TUP74 The Beam Diagnostics System in the J-PARC LINAC 441
 
  • S. Lee, Z. Igarashi, T. Toyama
    KEK, Ibaraki
  • H. Akikawa
    JAERI/LINAC, Ibaraki-ken
  • F. Hiroki, J. Kishiro, S. Sato, M. Tanaka, T. Tomisawa
    JAERI, Ibaraki-ken
  • H. Yoshikawa
    JAERI/FEL, Ibaraki-ken
 
  Large amount of beam monitors will be installed in J-PARC linac. Electrostatic computations are used to adjust the BPM cross-section parameters to obtain 50 Ω transmission lines. BPMs are designed to control the offset between quadrupole magnet and BPM electrical centers less than 0.1mm. We present a procedure of beam based calibration/alignment (BBC/BBA) method to confirm the displacement of linac BPMs.
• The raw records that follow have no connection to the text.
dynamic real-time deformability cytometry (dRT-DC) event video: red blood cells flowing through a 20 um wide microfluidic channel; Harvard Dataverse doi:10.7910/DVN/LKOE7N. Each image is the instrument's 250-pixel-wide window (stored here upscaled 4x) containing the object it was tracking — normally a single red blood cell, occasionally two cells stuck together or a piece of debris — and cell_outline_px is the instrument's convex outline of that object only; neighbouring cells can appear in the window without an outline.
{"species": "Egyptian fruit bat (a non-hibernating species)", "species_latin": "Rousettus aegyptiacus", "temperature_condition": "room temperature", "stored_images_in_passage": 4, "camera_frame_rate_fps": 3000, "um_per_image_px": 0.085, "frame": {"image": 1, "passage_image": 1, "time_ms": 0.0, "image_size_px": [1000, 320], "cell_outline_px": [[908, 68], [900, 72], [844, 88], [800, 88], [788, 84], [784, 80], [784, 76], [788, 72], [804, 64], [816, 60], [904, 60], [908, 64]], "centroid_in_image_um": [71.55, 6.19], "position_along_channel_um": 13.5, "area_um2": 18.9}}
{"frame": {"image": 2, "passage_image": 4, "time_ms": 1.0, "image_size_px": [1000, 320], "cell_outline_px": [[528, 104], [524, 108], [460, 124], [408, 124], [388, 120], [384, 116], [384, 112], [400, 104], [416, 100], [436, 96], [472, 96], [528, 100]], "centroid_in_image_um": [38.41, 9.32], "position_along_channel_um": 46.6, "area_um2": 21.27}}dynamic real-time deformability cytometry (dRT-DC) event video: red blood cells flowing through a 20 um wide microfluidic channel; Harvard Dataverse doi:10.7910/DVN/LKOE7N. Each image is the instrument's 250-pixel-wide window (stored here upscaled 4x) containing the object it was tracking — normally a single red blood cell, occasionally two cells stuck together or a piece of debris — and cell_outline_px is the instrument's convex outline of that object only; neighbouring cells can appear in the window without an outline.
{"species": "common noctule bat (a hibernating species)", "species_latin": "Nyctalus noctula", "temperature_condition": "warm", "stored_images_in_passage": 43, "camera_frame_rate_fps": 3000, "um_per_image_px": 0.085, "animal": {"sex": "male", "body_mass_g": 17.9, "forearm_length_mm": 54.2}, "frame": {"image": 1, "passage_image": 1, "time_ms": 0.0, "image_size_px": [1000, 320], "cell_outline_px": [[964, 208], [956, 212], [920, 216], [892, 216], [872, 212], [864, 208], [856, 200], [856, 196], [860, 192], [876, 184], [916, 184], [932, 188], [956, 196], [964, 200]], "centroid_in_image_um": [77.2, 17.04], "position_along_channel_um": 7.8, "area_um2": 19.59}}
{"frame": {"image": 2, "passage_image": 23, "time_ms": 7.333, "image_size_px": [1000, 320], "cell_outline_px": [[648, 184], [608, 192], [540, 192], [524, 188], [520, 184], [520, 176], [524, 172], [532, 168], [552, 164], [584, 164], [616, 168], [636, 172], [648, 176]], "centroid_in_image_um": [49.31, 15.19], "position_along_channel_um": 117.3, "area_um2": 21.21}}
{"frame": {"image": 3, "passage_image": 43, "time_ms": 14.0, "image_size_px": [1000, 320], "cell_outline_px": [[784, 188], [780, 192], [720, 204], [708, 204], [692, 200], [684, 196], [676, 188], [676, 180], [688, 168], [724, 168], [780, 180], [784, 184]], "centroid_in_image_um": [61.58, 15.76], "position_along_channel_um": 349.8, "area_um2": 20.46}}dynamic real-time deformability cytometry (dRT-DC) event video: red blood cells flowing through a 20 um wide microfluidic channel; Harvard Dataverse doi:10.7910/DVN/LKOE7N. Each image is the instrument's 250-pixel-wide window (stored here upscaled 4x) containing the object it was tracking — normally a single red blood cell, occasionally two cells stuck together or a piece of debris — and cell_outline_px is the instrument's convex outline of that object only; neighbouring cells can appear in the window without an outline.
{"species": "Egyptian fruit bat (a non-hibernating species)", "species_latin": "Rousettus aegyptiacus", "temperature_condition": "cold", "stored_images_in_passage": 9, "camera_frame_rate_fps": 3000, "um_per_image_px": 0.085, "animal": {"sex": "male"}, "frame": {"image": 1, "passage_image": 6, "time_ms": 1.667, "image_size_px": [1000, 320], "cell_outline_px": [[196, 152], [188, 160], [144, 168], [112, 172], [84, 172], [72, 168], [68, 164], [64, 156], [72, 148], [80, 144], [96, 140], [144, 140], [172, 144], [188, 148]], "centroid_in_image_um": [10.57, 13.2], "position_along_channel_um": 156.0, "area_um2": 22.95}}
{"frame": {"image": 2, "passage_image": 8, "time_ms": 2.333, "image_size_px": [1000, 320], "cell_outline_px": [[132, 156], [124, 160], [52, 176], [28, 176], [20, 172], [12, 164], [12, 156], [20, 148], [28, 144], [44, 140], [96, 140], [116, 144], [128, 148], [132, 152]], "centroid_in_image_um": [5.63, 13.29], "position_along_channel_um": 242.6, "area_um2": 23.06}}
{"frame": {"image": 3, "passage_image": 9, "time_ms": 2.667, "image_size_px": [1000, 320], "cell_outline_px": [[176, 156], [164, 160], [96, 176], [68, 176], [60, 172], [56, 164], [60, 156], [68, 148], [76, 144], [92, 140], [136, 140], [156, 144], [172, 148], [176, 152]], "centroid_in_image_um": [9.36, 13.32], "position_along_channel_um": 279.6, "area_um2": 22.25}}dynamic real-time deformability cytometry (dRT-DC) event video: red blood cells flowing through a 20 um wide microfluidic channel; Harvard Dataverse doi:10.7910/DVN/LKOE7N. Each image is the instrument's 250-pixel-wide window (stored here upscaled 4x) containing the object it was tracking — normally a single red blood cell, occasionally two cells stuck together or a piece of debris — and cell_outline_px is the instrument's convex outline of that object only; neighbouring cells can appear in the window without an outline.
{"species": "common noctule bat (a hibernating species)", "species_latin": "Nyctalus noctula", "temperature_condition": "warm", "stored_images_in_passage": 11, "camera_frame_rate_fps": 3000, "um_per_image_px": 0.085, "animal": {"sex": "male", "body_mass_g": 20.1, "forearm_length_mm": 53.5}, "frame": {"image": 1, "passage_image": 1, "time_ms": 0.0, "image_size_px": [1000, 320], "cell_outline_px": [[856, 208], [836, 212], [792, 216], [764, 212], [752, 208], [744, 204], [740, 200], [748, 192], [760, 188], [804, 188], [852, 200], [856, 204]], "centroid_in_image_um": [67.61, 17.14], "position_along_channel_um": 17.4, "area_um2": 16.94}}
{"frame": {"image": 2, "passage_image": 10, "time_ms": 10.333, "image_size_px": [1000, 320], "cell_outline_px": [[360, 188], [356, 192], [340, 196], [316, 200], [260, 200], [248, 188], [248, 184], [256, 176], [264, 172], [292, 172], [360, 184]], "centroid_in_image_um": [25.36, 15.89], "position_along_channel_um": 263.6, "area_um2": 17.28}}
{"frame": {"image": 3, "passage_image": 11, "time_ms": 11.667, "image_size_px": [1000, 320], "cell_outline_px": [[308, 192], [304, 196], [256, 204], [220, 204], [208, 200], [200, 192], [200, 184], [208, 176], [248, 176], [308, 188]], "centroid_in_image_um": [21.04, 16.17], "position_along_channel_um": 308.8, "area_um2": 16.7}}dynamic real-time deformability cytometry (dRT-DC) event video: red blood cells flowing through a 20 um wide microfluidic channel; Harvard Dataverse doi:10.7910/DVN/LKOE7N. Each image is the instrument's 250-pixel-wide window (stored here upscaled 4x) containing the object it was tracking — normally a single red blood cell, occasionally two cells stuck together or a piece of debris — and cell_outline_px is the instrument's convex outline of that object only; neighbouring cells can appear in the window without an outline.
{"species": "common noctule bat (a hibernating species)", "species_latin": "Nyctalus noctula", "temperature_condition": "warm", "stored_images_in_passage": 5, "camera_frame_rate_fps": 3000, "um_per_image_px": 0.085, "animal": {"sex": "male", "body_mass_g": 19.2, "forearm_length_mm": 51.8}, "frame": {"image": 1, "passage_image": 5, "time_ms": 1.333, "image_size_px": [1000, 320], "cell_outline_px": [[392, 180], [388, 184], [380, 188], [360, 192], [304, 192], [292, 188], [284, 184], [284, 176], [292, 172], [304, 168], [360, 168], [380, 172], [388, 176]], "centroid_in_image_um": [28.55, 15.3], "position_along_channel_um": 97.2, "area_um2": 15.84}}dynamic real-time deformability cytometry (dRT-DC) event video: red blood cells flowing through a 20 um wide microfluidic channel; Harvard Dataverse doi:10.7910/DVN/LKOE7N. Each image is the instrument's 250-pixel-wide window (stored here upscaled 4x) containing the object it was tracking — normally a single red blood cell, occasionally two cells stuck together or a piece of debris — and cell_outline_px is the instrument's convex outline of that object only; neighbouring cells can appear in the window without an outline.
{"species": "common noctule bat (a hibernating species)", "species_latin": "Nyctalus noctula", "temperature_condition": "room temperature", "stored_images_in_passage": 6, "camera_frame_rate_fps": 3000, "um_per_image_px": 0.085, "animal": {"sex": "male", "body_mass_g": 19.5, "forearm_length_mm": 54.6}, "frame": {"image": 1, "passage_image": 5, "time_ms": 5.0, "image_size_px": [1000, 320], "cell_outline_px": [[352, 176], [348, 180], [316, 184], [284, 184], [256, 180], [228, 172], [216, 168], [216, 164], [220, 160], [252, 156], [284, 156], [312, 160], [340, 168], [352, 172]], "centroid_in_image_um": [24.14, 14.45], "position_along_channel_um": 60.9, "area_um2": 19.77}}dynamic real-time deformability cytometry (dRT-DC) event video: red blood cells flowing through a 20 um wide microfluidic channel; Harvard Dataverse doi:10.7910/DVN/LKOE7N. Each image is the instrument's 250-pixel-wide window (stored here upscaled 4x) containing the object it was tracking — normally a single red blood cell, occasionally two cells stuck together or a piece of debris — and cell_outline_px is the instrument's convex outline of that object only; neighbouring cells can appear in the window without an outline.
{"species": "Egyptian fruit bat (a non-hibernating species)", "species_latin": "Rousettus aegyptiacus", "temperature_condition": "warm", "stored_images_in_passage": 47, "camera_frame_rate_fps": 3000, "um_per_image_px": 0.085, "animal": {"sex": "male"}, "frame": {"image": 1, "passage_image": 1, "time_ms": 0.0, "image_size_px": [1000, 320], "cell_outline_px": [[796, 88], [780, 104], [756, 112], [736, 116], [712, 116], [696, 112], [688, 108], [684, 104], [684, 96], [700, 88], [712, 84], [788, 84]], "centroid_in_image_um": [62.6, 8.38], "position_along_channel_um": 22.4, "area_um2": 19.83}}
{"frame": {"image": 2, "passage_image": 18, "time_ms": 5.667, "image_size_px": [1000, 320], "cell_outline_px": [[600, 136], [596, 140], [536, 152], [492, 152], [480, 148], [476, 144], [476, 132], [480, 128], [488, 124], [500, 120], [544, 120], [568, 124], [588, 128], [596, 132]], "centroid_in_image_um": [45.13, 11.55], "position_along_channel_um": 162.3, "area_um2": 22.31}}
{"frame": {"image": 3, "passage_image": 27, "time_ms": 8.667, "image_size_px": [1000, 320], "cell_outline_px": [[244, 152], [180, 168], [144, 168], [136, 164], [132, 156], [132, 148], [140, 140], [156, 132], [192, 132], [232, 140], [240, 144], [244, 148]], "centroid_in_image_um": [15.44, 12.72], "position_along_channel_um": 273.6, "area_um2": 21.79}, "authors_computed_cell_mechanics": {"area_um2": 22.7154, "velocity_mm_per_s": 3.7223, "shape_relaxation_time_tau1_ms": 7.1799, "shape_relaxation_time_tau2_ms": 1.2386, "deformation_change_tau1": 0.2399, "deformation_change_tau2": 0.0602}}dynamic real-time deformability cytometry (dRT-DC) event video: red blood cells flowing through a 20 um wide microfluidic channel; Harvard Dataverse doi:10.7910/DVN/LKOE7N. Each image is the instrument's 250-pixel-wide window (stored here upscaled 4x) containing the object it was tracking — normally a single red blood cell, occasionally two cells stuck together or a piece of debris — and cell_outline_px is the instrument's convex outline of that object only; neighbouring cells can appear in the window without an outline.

The fast current transformer (FCT) has response of relative bunch phase <1%. To measure the beam energy at every accelerator tank and injection point of 3 GeV RCS, phase difference of FCT pairs are used, and 10-4 order energy resolutions can be expected. The loss monitor system (BLM) is composed of scintillator and Ar-CH4/CO2 gas filled proportional counter. To prevent the activation and heat load by intense beam loss, fast time response of loss signals is required. Profile measurements can also be used to determine the beam emittance of a matched beam in a periodic focusing lattice. The thin sensing wire scanner (WS) has been designed to obtain a current density distribution of the beam. This paper describes the instruments and R&D result of beam monitors in J-PARC linac.